Animali nei circhi: cosa dice la legge per la loro tutela

Il tema degli animali nei circhi è da anni al centro del dibattito pubblico, tra esigenze di spettacolo, tutela del benessere animale e progressiva evoluzione delle normative. In Italia, la questione è regolata da un insieme di leggi e decreti che puntano a garantire condizioni minime di benessere, in attesa di un superamento definitivo dell’uso degli animali negli spettacoli.

Il quadro normativo in Italia

In Italia, l’utilizzo di animali nei circhi è ancora consentito, ma è soggetto a regole precise. La normativa di riferimento principale è la legge n. 337 del 1968, che disciplina lo spettacolo viaggiante, integrata nel tempo da regolamenti e linee guida sul benessere animale.

Le strutture circensi devono rispettare requisiti specifici: registrazione degli animali, controlli veterinari periodici, condizioni igienico-sanitarie adeguate e spazi compatibili con le esigenze etologiche delle specie ospitate.

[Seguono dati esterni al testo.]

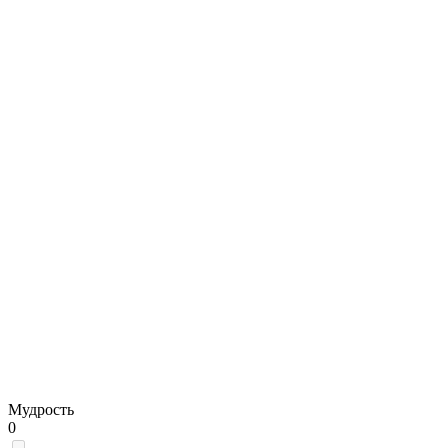
Мудрость
0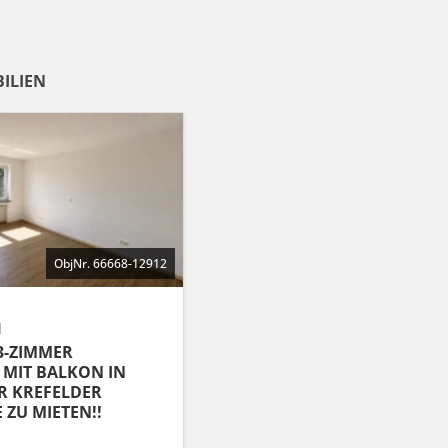
ILIEN
ObjNr. 66668-12912
d
3-ZIMMER
MIT BALKON IN
R KREFELDER
ZU MIETEN!!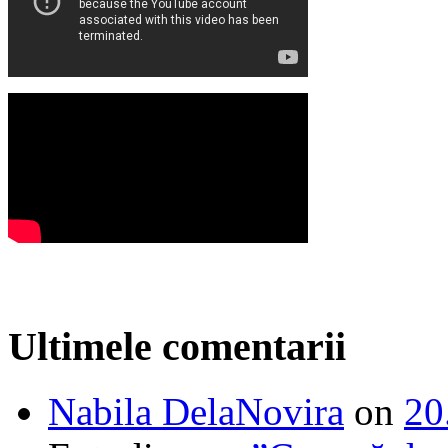
Ultimele comentarii
Nabila DelaNovira
on
20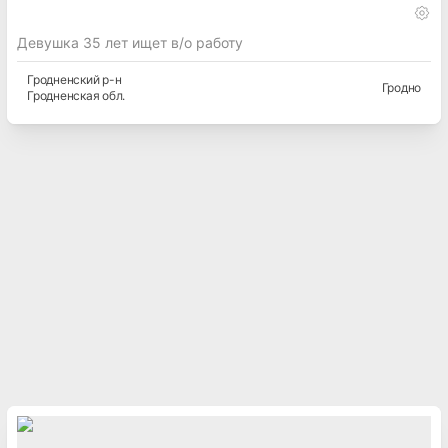
Девушка 35 лет ищет в/о работу
Гродненский
р-н
Гродно
Гродненская
обл.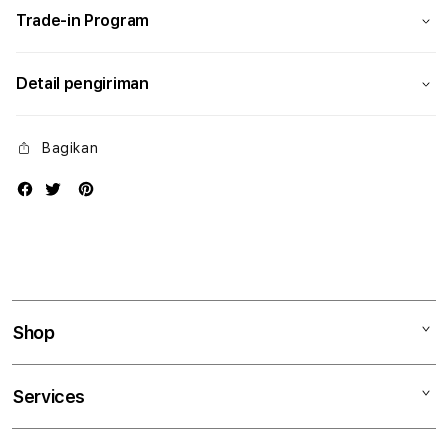
Trade-in Program
Detail pengiriman
Bagikan
Shop
Mac
Services
iPad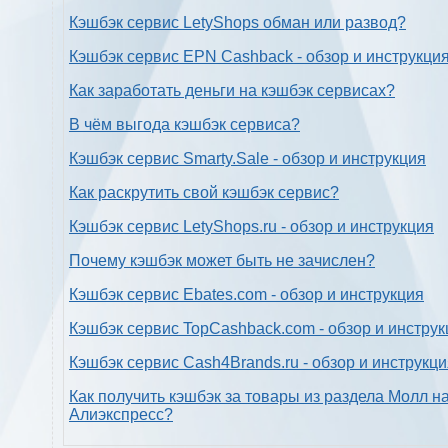
Кэшбэк сервис LetyShops обман или развод?
Кэшбэк сервис EPN Cashback - обзор и инструкци
Как заработать деньги на кэшбэк сервисах?
В чём выгода кэшбэк сервиса?
Кэшбэк сервис Smarty.Sale - обзор и инструкция
Как раскрутить свой кэшбэк сервис?
Кэшбэк сервис LetyShops.ru - обзор и инструкция
Почему кэшбэк может быть не зачислен?
Кэшбэк сервис Ebates.com - обзор и инструкция
Кэшбэк сервис TopCashback.com - обзор и инструк
Кэшбэк сервис Cash4Brands.ru - обзор и инструкц
Как получить кэшбэк за товары из раздела Молл н
Алиэкспресс?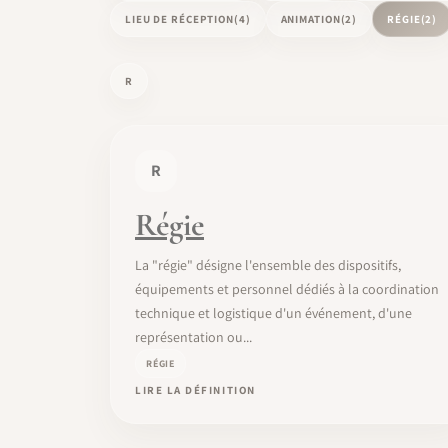
LIEU DE RÉCEPTION
(4)
ANIMATION
(2)
RÉGIE
(2)
R
R
Régie
La "régie" désigne l'ensemble des dispositifs,
équipements et personnel dédiés à la coordination
technique et logistique d'un événement, d'une
représentation ou...
RÉGIE
LIRE LA DÉFINITION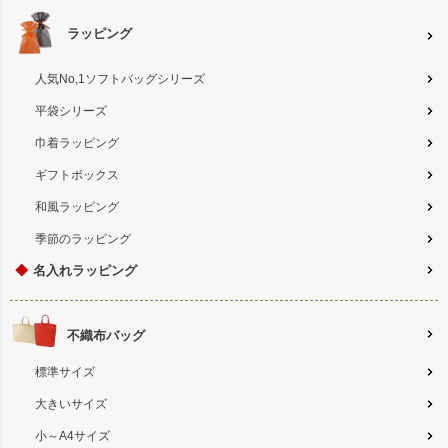
ラッピング
人気No,1ソフトバッグシリーズ
平袋シリーズ
巾着ラッピング
ギフトボックス
和風ラッピング
季節のラッピング
◆
名入れラッピング
不織布バッグ
標準サイズ
大きいサイズ
小～A4サイズ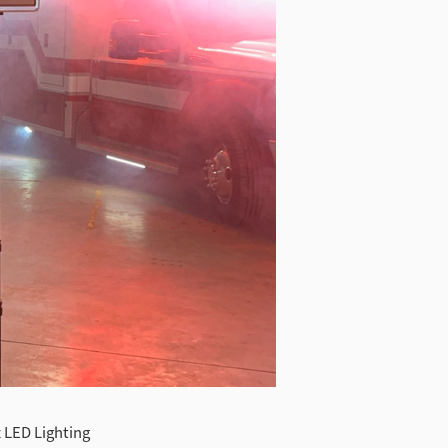
ED Lighting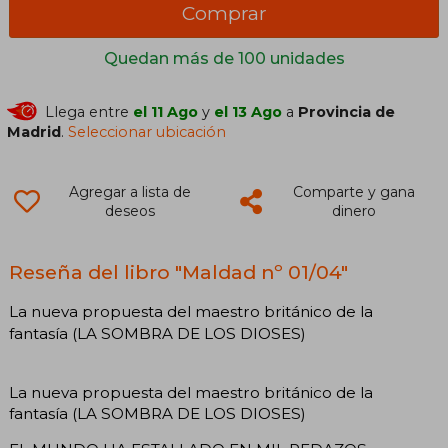
Comprar
Quedan más de 100 unidades
Llega entre
el 11 Ago
y
el 13 Ago
a
Provincia de
Madrid
.
Seleccionar ubicación
Agregar a lista de
Comparte y gana
deseos
dinero
Reseña del libro "Maldad nº 01/04"
La nueva propuesta del maestro británico de la
fantasía (LA SOMBRA DE LOS DIOSES)
La nueva propuesta del maestro británico de la
fantasía (LA SOMBRA DE LOS DIOSES)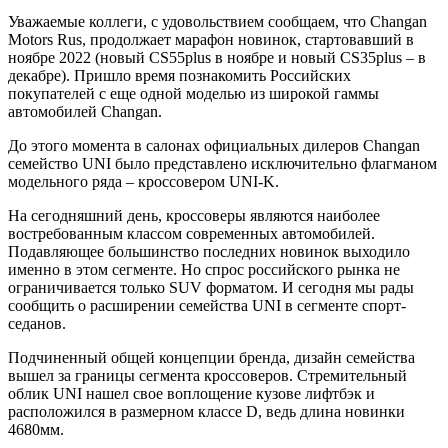
Уважаемые коллеги, с удовольствием сообщаем, что Changan
Motors Rus, продолжает марафон новинок, стартовавший в
ноябре 2022 (новый CS55plus в ноябре и новый CS35plus – в
декабре). Пришло время познакомить Российских
покупателей с еще одной моделью из широкой гаммы
автомобилей Changan.
До этого момента в салонах официальных дилеров Changan
семейство UNI было представлено исключительно флагманом
модельного ряда – кроссовером UNI-K.
На сегодняшний день, кроссоверы являются наиболее
востребованным классом современных автомобилей.
Подавляющее большинство последних новинок выходило
именно в этом сегменте. Но спрос российского рынка не
ограничивается только SUV форматом. И сегодня мы рады
сообщить о расширении семейства UNI в сегменте спорт-
седанов.
Подчиненный общей концепции бренда, дизайн семейства
вышел за границы сегмента кроссоверов. Стремительный
облик UNI нашел свое воплощение кузове лифтбэк и
расположился в размерном классе D, ведь длина новинки
4680мм.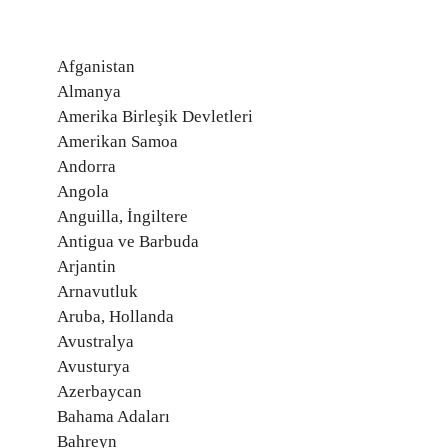
Afganistan
Almanya
Amerika Birleşik Devletleri
Amerikan Samoa
Andorra
Angola
Anguilla, İngiltere
Antigua ve Barbuda
Arjantin
Arnavutluk
Aruba, Hollanda
Avustralya
Avusturya
Azerbaycan
Bahama Adaları
Bahreyn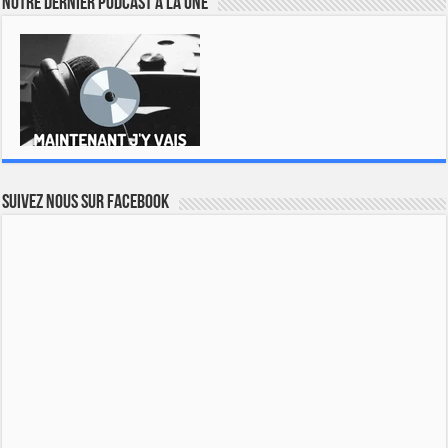
Notre dernier podcast à la une
Suivez nous sur Facebook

Le linee guida sul benessere animale


Un ruolo importante è svolto anche dalle linee guida ministeriali, che definiscono criteri più dettagliati per la detenzione degli animali nei circhi. Questi includono:

spazi minimi adeguati alla specie
arricchimento ambientale per ridurre lo stress
alimentazione corretta e controllata
assistenza veterinaria costante
limitazioni agli addestramenti coercitivi

L’obiettivo è ridurre il più possibile le situazioni di sofferenza e garantire condizioni compatibili con le esigenze naturali degli animali.

I controlli delle autorità

Le verifiche sono affidate principalmente ai servizi veterinari delle ASL e ai Carabinieri Forestali. I controlli riguardano sia le condizioni degli animali sia la regolarità della documentazione.

In caso di violazioni possono essere disposti sequestri, sanzioni amministrative e, nei casi più gravi, procedimenti penali per maltrattamento di animali.

Il dibattito sull’abolizione


Negli ultimi anni, il tema è diventato sempre più controverso. Diverse associazioni animaliste e parte dell’opinione pubblica chiedono il superamento definitivo dell’uso di animali nei circhi, ritenendo incompatibile la vita in cattività con il benessere di molte specie.

In questa direzione si è mossa anche la normativa italiana più recente, che ha previsto una graduale dismissione dell’utilizzo degli animali negli spettacoli circensi, con l’obiettivo di arrivare a un modello di circo “senza animali”.

Verso un cambiamento del modello circense

Il processo di transizione non è immediato: richiede tempi tecnici, risorse economiche e la riconversione delle attività circensi. Per questo motivo, l’abolizione non è ancora pienamente operativa, ma rappresenta una direzione chiara delle politiche culturali e legislative.

Nel frattempo, le strutture esistenti sono tenute a rispettare standard sempre più rigorosi, con controlli più frequenti e maggiore attenzione al benessere degli animali. La legge italiana oggi consente ancora la presenza di animali nei circhi, ma con forti limitazioni e controlli. Allo stesso tempo, il sistema normativo si sta evolvendo verso un modello che punta progressivamente a ridurre e poi superare questa pratica, in favore di forme di spettacolo prive di animali e più attente al loro benessere.